Réchauffement climatique : le piège de l’injustice planétaire
L’alerte climatique mondiale a atteint des proportions cauchemardesques. Vagues de chaleur extrêmes, incendies ravageurs en Europe et températures frôlant les 50°C en Afrique du Nord ne sont plus des accidents isolés. C’est le quotidien de milliards de personnes. Cet été 2026, la Tunisie paie un lourd tribut avec près de 50°C enregistrés à Kairouan et plus de 4.400 hectares de forêt partis en fumée.
Pourtant, cette crise est profondément inégale. Ces feux sont le produit d’un siècle et demi d’émissions accumulées par une poignée de nations industrialisées. Alors que les pays du Sud figurent parmi les plus bas émetteurs de carbone, ce sont eux qui en subissent de plein fouet les dégâts, sans disposer de ressources financières pour y faire face.
Le paradoxe s’aggrave sur le plan économique et politique. Tandis que les pays développés imposent des taxes carbone aux frontières qui pénalisent les exportations des pays en développement, des géants industriels comme les États-Unis se désengagent des accords internationaux. Ce double discours met à mal la solidarité internationale au moment même où elle est la plus urgente.
C’est dans ce climat de profonds déséquilibres que l’ONU a adopté, le 20 mai 2026, une résolution qualifiée d’historique pour transformer les engagements climatiques en obligations légales. Si ce texte offre théoriquement un levier aux pays lésés pour réclamer réparation, il exige aussi l’abandon rapide des énergies fossiles et la suppression immédiate des subventions publiques aux hydrocarbures.
Le piège de l’injustice se referme ici. Victime du réchauffement, la Tunisie a pourtant dû s’abstenir lors du vote, à l’instar de neuf autres pays arabes.
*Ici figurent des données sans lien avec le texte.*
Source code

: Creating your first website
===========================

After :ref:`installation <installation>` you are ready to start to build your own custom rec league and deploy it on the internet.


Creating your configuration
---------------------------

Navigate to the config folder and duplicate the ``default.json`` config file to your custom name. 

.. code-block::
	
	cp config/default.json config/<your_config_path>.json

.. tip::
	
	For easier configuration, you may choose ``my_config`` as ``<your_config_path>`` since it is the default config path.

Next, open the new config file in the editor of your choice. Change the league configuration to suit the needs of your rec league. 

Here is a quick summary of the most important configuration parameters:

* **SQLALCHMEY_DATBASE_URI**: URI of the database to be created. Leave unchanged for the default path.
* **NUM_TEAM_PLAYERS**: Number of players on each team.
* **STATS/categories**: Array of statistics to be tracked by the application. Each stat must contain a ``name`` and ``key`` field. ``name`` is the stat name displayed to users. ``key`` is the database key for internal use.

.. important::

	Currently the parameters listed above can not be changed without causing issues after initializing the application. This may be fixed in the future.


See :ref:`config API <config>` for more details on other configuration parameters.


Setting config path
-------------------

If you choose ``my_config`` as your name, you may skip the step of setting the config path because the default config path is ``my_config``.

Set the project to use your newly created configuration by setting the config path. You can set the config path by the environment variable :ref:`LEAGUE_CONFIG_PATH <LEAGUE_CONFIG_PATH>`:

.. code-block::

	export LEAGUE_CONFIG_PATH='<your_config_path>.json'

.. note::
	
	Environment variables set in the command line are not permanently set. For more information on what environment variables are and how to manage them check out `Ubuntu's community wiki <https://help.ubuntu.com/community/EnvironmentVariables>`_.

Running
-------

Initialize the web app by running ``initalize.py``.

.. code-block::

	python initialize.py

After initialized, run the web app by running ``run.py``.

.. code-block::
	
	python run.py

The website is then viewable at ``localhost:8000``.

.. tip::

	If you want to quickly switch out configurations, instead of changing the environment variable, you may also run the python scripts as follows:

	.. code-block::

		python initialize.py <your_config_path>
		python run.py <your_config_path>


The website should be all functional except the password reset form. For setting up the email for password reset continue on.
Loin d’être un rejet de l’urgence écologique, cette abstention est un cri d’alarme économique car supprimer brutalement les subventions énergétiques provoquerait une flambée des prix et une crise sociale insoutenable pour sa population.
Entre des grandes puissances polluantes qui se dérobent à leurs responsabilités historiques et un droit international qui impose des exigences financières étouffantes aux nations vulnérables, le système climatique demeure à deux vitesses.
Face à cette injustice planétaire, une certitude s’impose. Le climat n’attendra pas le bon vouloir des géants de ce monde. Il est urgent d’exiger une responsabilité partagée.